Rosja podpiera się art. 2 pkt. B Europejskiej konwencji o pomocy prawnej w sprawach karnych z 20 kwietnia 1959 r., który mówi, że pismo można odrzucić „jeżeli Strona wezwana uzna, że wykonanie wniosku mogło by naruszyć suwerenność, bezpieczeństwo, porządek publiczny lub inne podstawowe interesy państwa”.
– W piśmie skierowanym do polskiej prokuratury, datowanym na 30 stycznia 2015 r. i podpisanym przez zastępcę prokuratora generalnego Rosji, stwierdzono, że nie jest możliwe udostępnienie w pełnym zakresie dokumentów, o które wystąpiliśmy. Uzasadniając swoje stanowisko, rosyjska prokuratura powołała się na artykuł europejskiej konwencji o pomocy prawnej w sprawach karnych z 1959 roku – powiedział mjr Marcin Maksjan.

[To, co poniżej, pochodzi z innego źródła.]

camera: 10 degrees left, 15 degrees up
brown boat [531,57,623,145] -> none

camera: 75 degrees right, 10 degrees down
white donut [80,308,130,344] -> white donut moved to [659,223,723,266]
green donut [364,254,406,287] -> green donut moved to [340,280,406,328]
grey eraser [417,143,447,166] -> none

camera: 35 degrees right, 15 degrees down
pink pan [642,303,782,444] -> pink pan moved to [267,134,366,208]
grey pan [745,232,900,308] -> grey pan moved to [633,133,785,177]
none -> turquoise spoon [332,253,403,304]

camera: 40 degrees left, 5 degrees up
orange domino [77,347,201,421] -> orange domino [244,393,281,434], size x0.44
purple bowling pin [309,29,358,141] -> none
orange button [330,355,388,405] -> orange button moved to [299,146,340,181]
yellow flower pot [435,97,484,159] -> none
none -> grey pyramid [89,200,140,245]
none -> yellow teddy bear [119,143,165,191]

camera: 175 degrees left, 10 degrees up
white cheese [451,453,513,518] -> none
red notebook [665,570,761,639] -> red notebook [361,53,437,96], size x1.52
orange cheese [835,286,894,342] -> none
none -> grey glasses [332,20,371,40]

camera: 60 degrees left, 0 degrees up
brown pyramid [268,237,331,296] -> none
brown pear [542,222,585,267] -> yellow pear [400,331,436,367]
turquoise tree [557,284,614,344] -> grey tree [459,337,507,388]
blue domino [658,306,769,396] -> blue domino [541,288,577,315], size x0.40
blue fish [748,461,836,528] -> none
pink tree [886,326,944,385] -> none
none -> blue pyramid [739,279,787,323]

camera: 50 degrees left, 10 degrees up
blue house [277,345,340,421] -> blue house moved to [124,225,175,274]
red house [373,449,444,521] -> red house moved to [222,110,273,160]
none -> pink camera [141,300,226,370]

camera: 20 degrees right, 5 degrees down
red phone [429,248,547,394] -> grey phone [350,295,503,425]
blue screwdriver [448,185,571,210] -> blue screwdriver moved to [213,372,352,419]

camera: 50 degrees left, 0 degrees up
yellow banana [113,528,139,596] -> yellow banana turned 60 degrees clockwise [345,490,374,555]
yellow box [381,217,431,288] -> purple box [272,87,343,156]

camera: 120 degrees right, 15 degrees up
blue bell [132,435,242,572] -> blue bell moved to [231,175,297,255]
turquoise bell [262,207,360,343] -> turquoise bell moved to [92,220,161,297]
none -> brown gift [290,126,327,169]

Od pięciu lat polscy prokuratorzy zwracają się z prośbą o udostępnienie dokumentów w sprawie tragedii na lotnisku wojskowym Siewiernyj w Smoleńsku. Pierwsza próba uzyskania dokumentacji strony rosyjskiej na ten temat miała miejsce już w maju 2010 roku, jednak jak dotąd żadne istotne dokumenty nie zostały przekazane stronie polskiej.